After the third thrust, nothing was giving. Taran asked that someone call 911. He was worried. He kept at it with a fourth, fifth and sixth thrust. Finally, applying a seventh abdominal thrust, the corn dog dislodged.
First Aid Response
Dr. Marc Suffis
Dr. Marc Suffis was on his driving through Poulsbo when he spotted two people crossing the street.
“ ... as I watch them, waiting for the other cars to go by me, the thought comes to my mind, ‘Oh my God, they’re not going to make it.'” One of them didn’t.
He instantly got out of his car and was the first one to reach the young man who appeared to be in his teens. Training kicked in at this point, having been an emergency room physician for many years. He checked for breathing. There were gurgling sounds but no sustained breathing. He listened and heard him start breathing. He took off his sport jacket and placed it over the young man.
He continued to check his airway, breathing and circulation until medics arrived. The boy was stabilized and transported to Harborview.
Chico Towing driver Mike Brady was dispatched to the early morning scene of a multiple vehicle accident near Belfair on Highway 3. The accident blocked both northbound and southbound lanes. A small truck had crossed the center lane causing a chain reaction involving four autos and a semi-trailer.
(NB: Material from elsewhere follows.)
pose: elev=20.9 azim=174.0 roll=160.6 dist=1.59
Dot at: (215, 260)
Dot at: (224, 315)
A large semi was on its side, its load of building materials strewn over the highway. As Brady arrived, South Kitsap Fire and Rescue responders had just discovered a vehicle beneath the semi mangled beyond recognition.
Brady heard the fire responders speaking to someone and realized that he was being called upon to save a life not free a body entrapped in wreckage.
He crawled over the cab of the truck and atop the wreckage and then between the wrecked vehicles to secure his cables. Brady secured the load and watched as the victim was carefully removed from what was left of his vehicle.
Commitment to Community
Harrison Medical Center
Harrison Medical Center is a not-for-profit community hospital whose origins date to the flu epidemic of 1918. Today, it is the region’s busiest medical center, with three campuses serving four counties on the Kitsap and Olympic peninsulas.
Harrison’s cardiac surgery program has been ranked No. 1 in Washington by HealthGrades. This measure places it amongst the top 10 percent in the nation for cardiac surgery. Its cardiovascular program also is ranked No. 1 among all hospitals in Western Washington.
The 2009 American Red Cross Real Heroes Commitment to Community Award is presented to Harrison Medical Center in recognition of its outstanding contribution to the community in helping link the Cardiac Chain of Survival.